::: Data rows :::

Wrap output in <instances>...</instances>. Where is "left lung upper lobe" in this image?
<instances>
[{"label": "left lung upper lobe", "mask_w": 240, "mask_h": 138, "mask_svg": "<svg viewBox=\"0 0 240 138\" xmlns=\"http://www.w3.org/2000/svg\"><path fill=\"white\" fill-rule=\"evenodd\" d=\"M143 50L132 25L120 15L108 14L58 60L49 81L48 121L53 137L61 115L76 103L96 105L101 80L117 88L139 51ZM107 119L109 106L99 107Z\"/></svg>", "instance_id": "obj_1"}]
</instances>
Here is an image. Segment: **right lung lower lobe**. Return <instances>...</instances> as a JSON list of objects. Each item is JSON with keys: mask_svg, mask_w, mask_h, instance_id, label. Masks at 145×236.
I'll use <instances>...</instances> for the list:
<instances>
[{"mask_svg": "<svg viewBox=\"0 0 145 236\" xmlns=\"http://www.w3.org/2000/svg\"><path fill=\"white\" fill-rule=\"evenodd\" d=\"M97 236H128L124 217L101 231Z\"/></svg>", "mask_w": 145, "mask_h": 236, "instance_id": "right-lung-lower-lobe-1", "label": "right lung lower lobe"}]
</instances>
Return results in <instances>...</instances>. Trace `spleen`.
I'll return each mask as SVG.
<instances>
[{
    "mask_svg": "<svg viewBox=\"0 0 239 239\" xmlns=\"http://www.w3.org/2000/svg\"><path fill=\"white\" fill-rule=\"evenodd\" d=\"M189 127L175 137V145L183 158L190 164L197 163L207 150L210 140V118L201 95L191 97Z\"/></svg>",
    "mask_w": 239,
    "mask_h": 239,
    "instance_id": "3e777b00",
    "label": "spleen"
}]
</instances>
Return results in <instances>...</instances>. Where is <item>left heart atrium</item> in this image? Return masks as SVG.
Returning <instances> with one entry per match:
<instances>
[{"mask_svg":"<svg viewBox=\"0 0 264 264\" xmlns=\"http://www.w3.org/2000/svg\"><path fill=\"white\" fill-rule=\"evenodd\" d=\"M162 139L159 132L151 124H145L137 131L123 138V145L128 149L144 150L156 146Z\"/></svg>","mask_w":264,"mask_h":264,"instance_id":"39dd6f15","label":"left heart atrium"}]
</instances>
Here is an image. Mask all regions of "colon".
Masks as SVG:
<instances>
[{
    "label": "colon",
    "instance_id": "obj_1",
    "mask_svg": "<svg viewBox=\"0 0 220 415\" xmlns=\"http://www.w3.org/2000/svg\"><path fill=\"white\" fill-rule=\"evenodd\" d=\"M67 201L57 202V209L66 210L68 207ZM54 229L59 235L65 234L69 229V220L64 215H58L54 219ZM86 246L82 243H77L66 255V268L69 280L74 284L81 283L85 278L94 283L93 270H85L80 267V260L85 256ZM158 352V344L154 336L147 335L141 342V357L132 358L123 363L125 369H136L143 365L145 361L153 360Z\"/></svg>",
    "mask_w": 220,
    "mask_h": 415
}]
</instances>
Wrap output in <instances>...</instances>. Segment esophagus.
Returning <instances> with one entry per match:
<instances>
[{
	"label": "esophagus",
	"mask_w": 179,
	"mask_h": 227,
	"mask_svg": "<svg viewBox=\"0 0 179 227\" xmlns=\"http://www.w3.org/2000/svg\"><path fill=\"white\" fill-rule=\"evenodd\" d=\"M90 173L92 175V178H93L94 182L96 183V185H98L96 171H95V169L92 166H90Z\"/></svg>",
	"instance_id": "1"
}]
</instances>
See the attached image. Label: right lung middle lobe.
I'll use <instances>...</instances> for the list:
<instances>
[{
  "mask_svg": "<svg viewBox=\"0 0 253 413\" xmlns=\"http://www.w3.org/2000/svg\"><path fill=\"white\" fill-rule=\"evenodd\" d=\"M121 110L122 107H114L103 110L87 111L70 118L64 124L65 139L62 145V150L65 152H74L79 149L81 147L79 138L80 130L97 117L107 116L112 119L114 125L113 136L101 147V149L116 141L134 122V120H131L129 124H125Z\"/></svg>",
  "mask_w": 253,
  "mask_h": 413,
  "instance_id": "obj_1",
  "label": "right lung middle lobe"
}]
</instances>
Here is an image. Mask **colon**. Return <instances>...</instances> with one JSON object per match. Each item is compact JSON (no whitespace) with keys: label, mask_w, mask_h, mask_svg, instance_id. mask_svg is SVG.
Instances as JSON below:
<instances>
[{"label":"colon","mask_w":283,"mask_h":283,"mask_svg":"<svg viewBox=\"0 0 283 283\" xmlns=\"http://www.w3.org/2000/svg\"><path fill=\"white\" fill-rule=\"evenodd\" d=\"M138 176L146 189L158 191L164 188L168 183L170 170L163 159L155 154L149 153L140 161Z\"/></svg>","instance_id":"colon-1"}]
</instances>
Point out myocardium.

:::

Copy out the material from the line holding "Here is an image. Mask **colon**." through the end, both ends included.

Here is an image. Mask **colon**. Return <instances>...</instances> with one JSON object per match. Each item is compact JSON (no whitespace) with keys: label, mask_w, mask_h, mask_svg, instance_id. mask_svg is SVG.
Instances as JSON below:
<instances>
[{"label":"colon","mask_w":283,"mask_h":283,"mask_svg":"<svg viewBox=\"0 0 283 283\" xmlns=\"http://www.w3.org/2000/svg\"><path fill=\"white\" fill-rule=\"evenodd\" d=\"M138 176L146 189L158 191L164 188L168 183L170 170L163 159L155 154L149 153L140 161Z\"/></svg>","instance_id":"colon-1"}]
</instances>
Point out myocardium.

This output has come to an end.